Die große Zeit von Dieter Hoeneß, von Benfica und auch von Hertha ist etwas her, aber warum soll der Uefa-Cup nicht neue Horizonte eröffnen für den Berliner Bundesligisten? Gestern verfolgte Dieter Hoeneß zusammen mit Trainer Lucien Favre die Liveübertragung der Auslosung der Gruppenphase aus Nyon vor einem Fernseher in einem Berliner Hotel. Hertha BSC trifft in der Gruppenphase neben Benfica Lissabon auf Olympiakos Piräus, das vom Deutschen Michael Skibbe trainierte Team von Galatasaray Istanbul sowie Metalist Scharkow aus der Ukraine.

Günstige Heimspiele

Die Gruppenphase beginnt am 23. Oktober und sie endet kurz vor Weihnachten. Jeder Klub bestreitet je zwei Heim- und Auswärtsspiele. Die Startprämie für jedes Team in Höhe von 500.000 Euro ist garantiert, hinzu kommen die Erlöse aus TV- und Zuschauereinnahmen. Zu jenen 24 Mannschaften, die sich für die Zwischenrunde qualifizieren, kommen dann die acht Gruppendritten der Champions League. Mitte Februar wird die Zwischenrunde wieder im K.-o.-System mit Hin- und Rückspiel um den Einzug ins Achtelfinale gespielt.

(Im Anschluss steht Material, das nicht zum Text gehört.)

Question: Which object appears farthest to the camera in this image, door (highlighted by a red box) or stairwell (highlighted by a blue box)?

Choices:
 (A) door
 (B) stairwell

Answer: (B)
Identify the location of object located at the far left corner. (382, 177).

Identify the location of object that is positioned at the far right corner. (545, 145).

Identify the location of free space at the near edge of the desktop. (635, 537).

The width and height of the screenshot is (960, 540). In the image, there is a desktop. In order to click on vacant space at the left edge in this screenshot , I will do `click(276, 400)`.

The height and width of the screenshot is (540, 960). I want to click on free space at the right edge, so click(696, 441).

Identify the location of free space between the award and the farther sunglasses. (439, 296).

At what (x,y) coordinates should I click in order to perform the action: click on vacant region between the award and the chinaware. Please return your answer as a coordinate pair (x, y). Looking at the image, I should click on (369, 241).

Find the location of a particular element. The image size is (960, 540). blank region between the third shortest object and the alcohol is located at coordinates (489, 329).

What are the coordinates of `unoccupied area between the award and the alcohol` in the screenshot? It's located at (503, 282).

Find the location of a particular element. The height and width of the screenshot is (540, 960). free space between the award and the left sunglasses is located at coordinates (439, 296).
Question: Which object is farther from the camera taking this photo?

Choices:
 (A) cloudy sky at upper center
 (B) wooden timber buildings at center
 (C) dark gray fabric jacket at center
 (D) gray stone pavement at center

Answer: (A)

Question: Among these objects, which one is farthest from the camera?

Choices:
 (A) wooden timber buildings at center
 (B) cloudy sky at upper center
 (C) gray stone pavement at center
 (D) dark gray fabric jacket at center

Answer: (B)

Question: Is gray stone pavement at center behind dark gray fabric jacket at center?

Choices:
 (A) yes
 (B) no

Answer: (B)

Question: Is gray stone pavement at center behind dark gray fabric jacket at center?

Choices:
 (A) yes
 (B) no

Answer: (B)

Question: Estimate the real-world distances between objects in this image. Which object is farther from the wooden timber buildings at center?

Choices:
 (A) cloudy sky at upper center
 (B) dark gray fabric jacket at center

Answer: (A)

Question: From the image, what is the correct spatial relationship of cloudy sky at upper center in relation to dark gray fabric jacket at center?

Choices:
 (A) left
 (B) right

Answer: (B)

"Das ist eine sehr starke Gruppe", sagte Hoeneß gestern. Benfica sei ein "ganz toller Name" und gegen Galatasaray "wünsche ich mir ein Heimspiel". So kam es dann auch. Am ersten Spieltag der Gruppenphase empfängt Hertha im Olympiastadion Benfica, am 2. Spieltag geht es nach Scharkow, anschließend haben die Berliner spielfrei. Am 4. Spieltag ist Galatasaray zu Gast in Berlin, dann geht es nach Piräus. "Das ist eine echte Herausforderung für uns, aber mit der Ansetzung der Heimspiele sind wir sehr zufrieden. In dieser Konstellation ist die Chance da, die Gruppenphase zu überstehen", sagte Hoeneß.

"Gegen Istanbul wird unser Stadion voll"

Seine Freude auf die Spiele sei ungebrochen, sagte Herthas Manager, der vor allem gegen Galatasaray Istanbul wegen der vielen in Berlin lebenden Türken mit einem gut besuchten Olympiastadion rechnet. "Gegen Istanbul wird unser Stadion voll", sagte Herthas Mittelfeldspieler Maximilian Nicu, "hoffentlich hat es dann noch etwas von einem Heimspiel."

Dieter Hoeneß hält die Gruppenphase für "so attraktiv wie noch nie". In der Regel kämen solch klangvolle Gegner erst nach dem Ende der Champions-League-Gruppenphase hinzu. "Es ist zwar kein ganz großer Name aus Italien oder England dabei, aber drei unserer Gegner sind es gewohnt, in der Champions League zu spielen“, sagte Lucien Favre. "Nur die Ukrainer kenne ich nicht gut, aber sie haben Besiktas Istanbul ausgeschaltet. Das heißt etwas."

Als Erstes kommt also Benfica nach Berlin. Bis dahin wird sich Hoeneß sicher noch mal genauer an das Spiel von vor 27 Jahren erinnern. Es endete damals nicht 5:0, sondern 4:1. Das mit den drei Hoeneß-Toren stimmt allerdings.